Peterson’s attorney, noted death penalty lawyer Cliff Gardner, filed the 423-page document eight years after a San Mateo County jury found the former fertilizer salesman guilty of suffocating Laci and dumping her in the San Francisco Bay on Christmas Eve 2002.
Peterson has always maintained his innocence and his appeal to the Supreme Court is no different. Gardner claims that the overwhelming publicity Peterson’s trial received, incorrect evidentiary rulings and other mistakes deprived him of a fair trial. Peterson was convicted in 2004 after a trial that his attorney argues surpassed the O.J. Simpson murder trial in terms of publicity.
Peterson claims that Laci was killed sometime after he left their Modesto home the morning of Dec. 24, 2002 to go fishing in the San Francisco Bay. Gardner notes that Peterson was convicted and sentenced to death even though investigators never directly proving “how, where or when” the murder occurred.
Prosecutors told the jury that Laci was killed sometime between the night of Dec. 23, 2002 and the morning of Dec. 24, 2002. They believed Laci was suffocated in her home, but Gardner argues that there was little direct evidence collected at the house to support that theory.
Gardner argues that the intense publicity the case generated almost from the moment Laci disappeared deprived Peterson of a fair trial. The trial was ordered moved from Stanislaus County of the Petersons’ home, to San Mateo County. Gardner argued that the trial should have been moved yet again because of the crush of publicity in San Mateo County.
“Before hearing even a single witness, nearly half of all prospective jurors admitted they had already decided Mr. Peterson was guilty of capital murder,’ Gardner argues. And in what may be a first for the American system of justice, outside the courthouse in which the parties would try to select a fair jury, a radio station posted a large billboard which had a telephone number for people to call in and vote” whether Peterson was a “man or monster.” Peterson was pictured in an orange jailhouse jumpsuit.
“The publicity continued throughout trial,” Gardner argued. “A mob estimated at more than 1,000 people gathered at the courthouse to await the guilt phase verdict. After the guilty verdict was announced, the 12 jurors departing to await the beginning of the penalty phase—and decide whether Mr. Peterson would live or die—were met with wild applause and cheering.”

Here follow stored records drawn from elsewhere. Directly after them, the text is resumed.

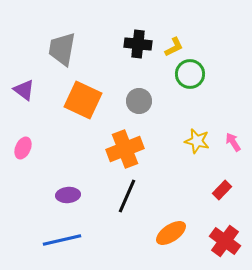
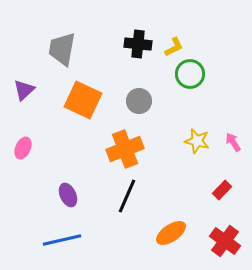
purple triangle: rotated 40 degrees clockwise
purple ellipse: rotated 70 degrees clockwise
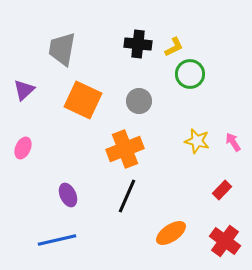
blue line: moved 5 px left
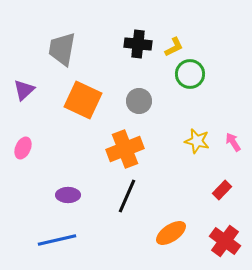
purple ellipse: rotated 65 degrees counterclockwise
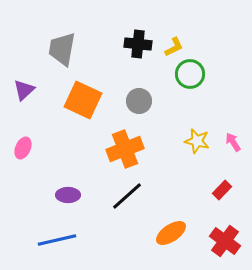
black line: rotated 24 degrees clockwise
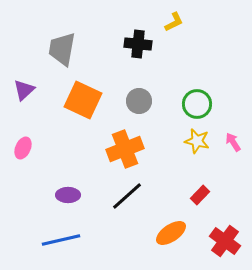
yellow L-shape: moved 25 px up
green circle: moved 7 px right, 30 px down
red rectangle: moved 22 px left, 5 px down
blue line: moved 4 px right
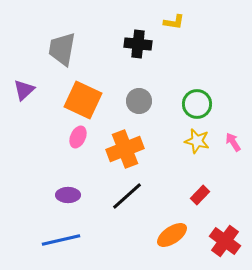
yellow L-shape: rotated 35 degrees clockwise
pink ellipse: moved 55 px right, 11 px up
orange ellipse: moved 1 px right, 2 px down
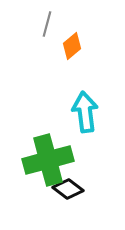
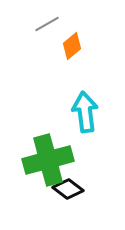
gray line: rotated 45 degrees clockwise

Beyond issues with the publicity, Gardner argues the judge made several erroneous evidentiary decisions and other rulings that led to Peterson receiving an unfair trial. Gardner complains the judge automatically excluded prospective jurors who said they opposed the death penalty. Gardner argued that those jurors should have been questioned more about whether they could still decide the case fairly.
Gardner also argues that some of the prosecution’s strongest evidence should never have been shown to the jury. For instance, Gardner alleges that the police dog who picked up Laci’s scent at the Berkeley Marina “even though the dog had a dismal record of being wrong a remarkable 66 percent of the time.”
The thick legal brief delves into numerous other issues alleging incorrect rulings, juror misconduct and other errors.
All death penalty cases are appealed to the California Supreme Court, which is struggling to keep up with the pace of cases. There are 725 inmates on Death Row and no prisoner has been executed in California since January 2006. Lawsuits in federal and state courts have temporarily halted executions.
The appeal is expected to take months, if not years, to be resolved.